Certo, la visione indicata dalla fede in Cristo resta e ci mette in mano una bussola, ma poi siamo noi a dover tracciare la strada per ottenere dei risultati concreti di pace, sia pure parziali. Sotto le bombe cadute sulla popolazione di Mariupol e di Zaporizhzhia, la prospettiva della fine della guerra in Ucraina non si costruisce con profezie rassicuranti o con appelli morali: occorrono argomenti concreti, proposte credibili, soluzioni sostenibili che ancora oggi non appaiono in campo. E per questo, dopo mesi di guerra, siamo angosciati, stanchi di vedere immagini disumane e raccapriccianti. 

E allora che fare? Ridurre la preghiera a un rassicurante rifugio che esime da scelte complesse e imperfette o farne lo spazio del discernimento, il tempo utile a capire come a stare nella storia, come camminare sui suoi sentieri fangosi? L’Evangelo non ci esime da un giudizio. Anzi, dove ci sono violenza e sopraffazione ci spinge a un posizionamento per avviare percorsi di pace e giustizia. Posizionamento non schieramento. Forse è questa la strada, almeno per gli evangelici. Più che dividerci sulle manifestazioni alle quali aderire o agli appelli da firmare, cerchiamo di definire una posizione, sia pure con poche parole ma evangelicamente fondate, sostenibili e condivise. Riusciamo a dire che non c’è pace senza giustizia? Concretamente significa che non è data soluzione del conflitto senza la garanzia della sovranità e della sicurezza dell’Ucraina? E senza la tutela della popolazione russofona del Donbass? 

Riusciamo a dire un no assoluto e categorico all’utilizzo attivo o reattivo di armi nucleari, sia pure “tattiche”? E a far valere questa pregiudiziale anche nei confronti degli Usa e degli alleati occidentali?

Riusciamo a chiedere alla comunità internazionale – a iniziare dall’Unione Europea – di aprire un tavolo negoziale verso il quale spingere e perfino costringere i contendenti? Sappiamo che per qualche settimana resterà deserto, ma con le dovute pressioni si può sperare che entrambe le parti cerchino l’exit strategy a una guerra che potrebbe durare ancora anni.

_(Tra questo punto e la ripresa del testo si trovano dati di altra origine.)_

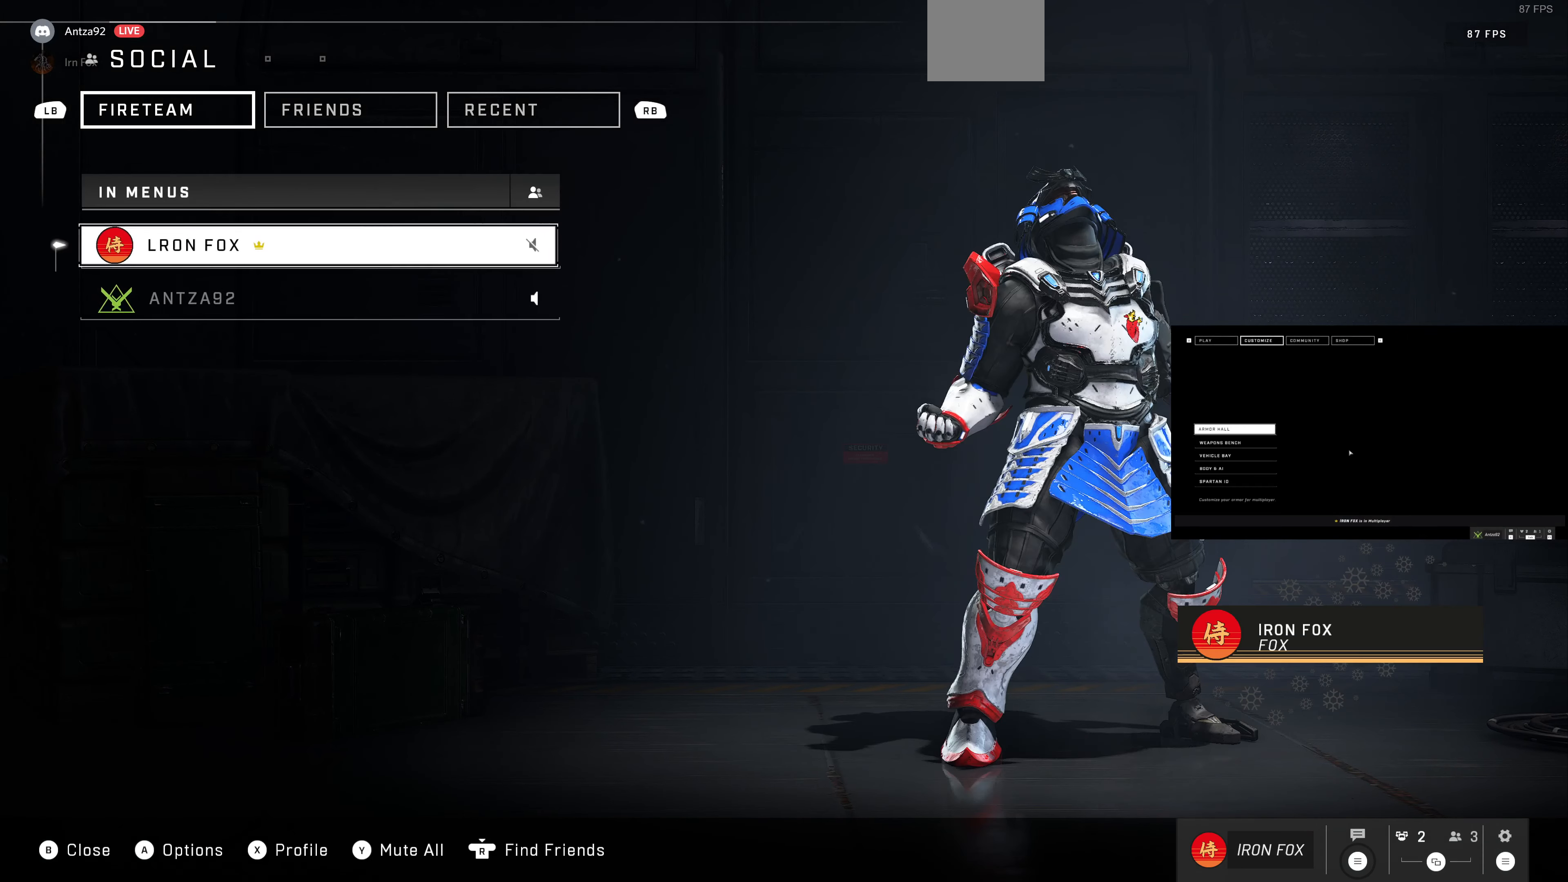
{"buttons": [], "left_stick": "center", "right_stick": "center", "events": [[166, "DPAD_DOWN", "down"], [266, "DPAD_DOWN", "up"], [300, "CIRCLE", "down"], [400, "CIRCLE", "up"]]}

Riusciamo ad attivare i canali ecumenici in cui anche l’evangelismo italiano è ben presente e attivo per chiedere una confessione di peccato a chi ha benedetto la guerra e vuole trasformarla in una crociata morale contro l’Europa secolarizzata e blasfema? Tra il 23 e il 25 ottobre si parlerà di questi temi in occasione del consueto incontro promosso dalla Comunità di Sant’Egidio, che si svolgerà a Roma e sarà concluso da papa Francesco. È un’occasione – altre potremo cercarne – per condividere e rafforzare questa richiesta.

Parafrasando Martin Luther King, «è mezzanotte nell’ordine mondiale» ma come cristiani non possiamo far altro che accendere la luce della nostra speranza e della nostra fede.